Mother Teresa is to be declared a saint at a ceremony in the Vatican on September 4.
Tens of thousands of people are expected to attend the ceremony led by Pope Francis in St Peter’s Square.
Two miraculous cures of the sick after Mother Teresa’s death in 1997 have been attributed to her intercession.
Mother Teresa was famous for working with the desperately poor in India.
In India, there will be ceremonies at the Missionaries of Charity, the order the Nobel Peace Prize winner founded in Kolkata (Calcutta).
Pope Francis will celebrate a Mass and Canonization in St Peter’s Square at 10:30 local time.
Many pilgrims arrived at the Vatican before dawn on September 4 to get a good spot for the Mass.
Some 1,500 homeless people across Italy are also being brought to Rome in buses to be given seats of honor at the celebration – and then a pizza lunch served by 250 nuns and priests of the Sisters of Charity order.
Mother Teresa founded a sisterhood that runs 19 homes.
However, Mother Teresa was not without her critics, as some people noted a lack of hygiene in the hospitals run by her sisterhood, and said she accepted money from dictators for her charity work.
Mother Teresa died in 1997 at the age of 87 and was beatified in 2003, the first step to sainthood.
In 2002, the Vatican ruled that an Indian woman’s stomach tumor had been miraculously cured after prayers to Mother Teresa.
Pope Francis cleared the way for sainthood in 2015 when he recognized a second miracle attributed to the nun.

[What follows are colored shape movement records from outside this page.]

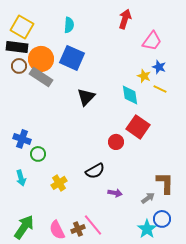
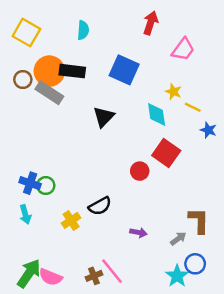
black rectangle: (17, 47) -> (72, 71), moved
blue square: (72, 58) -> (124, 70), moved
blue star: (159, 67) -> (208, 130), moved
blue cross: (22, 139) -> (30, 183), moved
black semicircle: (95, 171) -> (100, 206), moved
pink semicircle: (57, 230) -> (51, 277), moved, turned -42

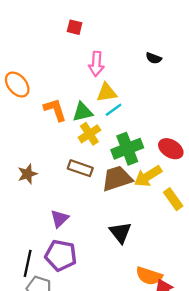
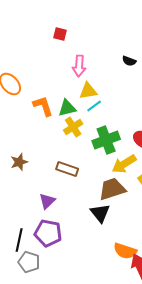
brown rectangle: (80, 168) -> (67, 169), moved
brown trapezoid: (117, 179) -> (112, 189), moved

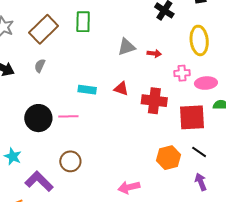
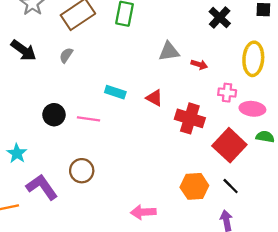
red square: (192, 117) -> (229, 145), turned 36
black circle: (38, 118) -> (54, 115), size x0.7

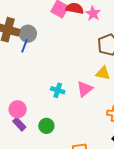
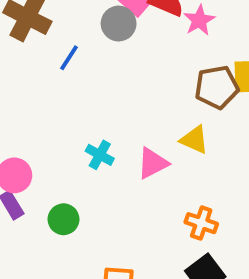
gray circle: (28, 34) -> (119, 24), moved
blue line: (24, 46) -> (69, 58), moved

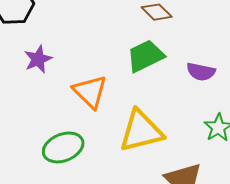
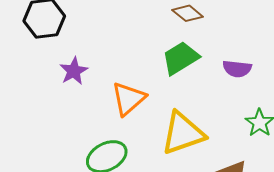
orange triangle: (90, 92) -> (128, 99), turned 39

Born in 1910 to ethnic Albanian parents as Agnese Gonxha Bojaxhiu, she grew up in what is now the Macedonian capital, Skopje, but was then part of the Ottoman Empire.
At the age of 19, she joined the Irish order of Loreto and in 1929 was sent to India, where she taught at a school in Darjeeling under the name of Therese.
In 1946 she moved to Kolkata to help the destitute and, after a decade, set up a hospice and a home for abandoned children.
Mother Teresa founded the Missionaries of Charity in 1950. The sisterhood now has 4,500 nuns worldwide.
She achieved worldwide acclaim for her work in Kolkata’s slums, but her critics accused her of pushing a hard-line Catholicism, mixing with dictators and accepting funds from them for her charity.
It often takes decades for people to reach sainthood after their death, but beatification was rushed through by Pope John Paul II.
Pope Francis was known to be keen to complete the process during the Church’s Holy Year of Mercy, which runs to November 2016.